Gold investors have a prospect of income as inflation increases

In November, gold's price has risen by more than $ 100, but it has now entered a consolidation period.

Following the end of the current stage of the last rally on November 10, gold began to consolidate on November 11.

The rally began a day after the end of the Fed's November meeting. They announced that they would begin to reduce the accumulation of their assets in the amount of $120 billion at the end of the month and that the monthly reduction would be a total of $15 billion, and the reduction would continue until they reached zero. AAt the same time, it was pointed out in unison with the ECB and the Bank of England that the interest rates should remain extremely flexible.

The last case of massive accumulation of assets by the Fed was during the economic recovery after the recession of 2009, which was a direct result of the banking crisis in the United States. During the first quantitative easing, the net result of which was the Federal Reserve System with a balance sheet of about $4.5 trillion.

The Fed began to reduce its balance sheet around 2013 when it completed the reduction process. They reduced assets to $3.7 trillion. At that time, they believed that further reduction would have a negative impact on the economic recovery that had begun.

However, compared to the accumulation of their assets during the recession of 2009, the current quantitative easing strategy by the Fed has led to the fact that the asset balance has increased to $8.6 trillion, which is about twice the amount of their assets that they accumulated in 2009. At the current rate of a $15 billion monthly reduction, it will take at least until June 2022 before they complete this process.

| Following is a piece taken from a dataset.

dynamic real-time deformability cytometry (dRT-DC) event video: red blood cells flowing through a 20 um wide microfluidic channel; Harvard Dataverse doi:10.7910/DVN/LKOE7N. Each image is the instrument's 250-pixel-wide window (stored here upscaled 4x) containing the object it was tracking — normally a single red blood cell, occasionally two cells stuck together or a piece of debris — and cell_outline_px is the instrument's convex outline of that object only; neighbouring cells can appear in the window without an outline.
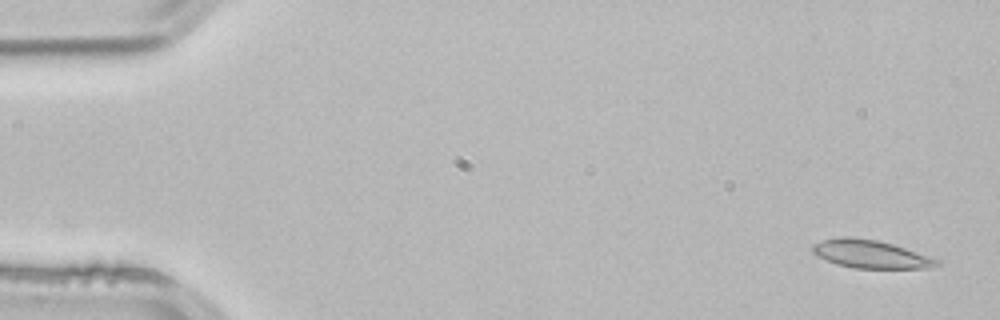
{"species": "common noctule bat (a hibernating species)", "species_latin": "Nyctalus noctula", "temperature_condition": "room temperature", "stored_images_in_passage": 4, "camera_frame_rate_fps": 3000, "um_per_image_px": 0.085, "animal": {"sex": "male", "body_mass_g": 21.5, "forearm_length_mm": 52.0}, "frame": {"image": 1, "passage_image": 1, "time_ms": 0.0, "image_size_px": [1000, 320], "cell_outline_px": [[940, 264], [932, 268], [856, 268], [836, 264], [816, 256], [812, 252], [812, 244], [824, 240], [840, 236], [848, 236], [876, 240], [892, 244], [940, 260]], "centroid_in_image_um": [73.96, 21.6], "position_along_channel_um": 11.0, "area_um2": 20.23}}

Despite the fact that there is a lot of uncertainty about when the Federal Reserve will start raising rates, it can be assumed that it will most likely happen in 2022, but no later than 2023.

Over the previous week, gold opened and closed in a certain price range. The recent price increase of more than $100 was a direct reaction to rising inflationary pressures. However, the Fed has a direct lever to reduce inflation – it is raising the interest rate. Higher rates will lower the price of gold.

But while inflation is rising, investors have a prospect in gold.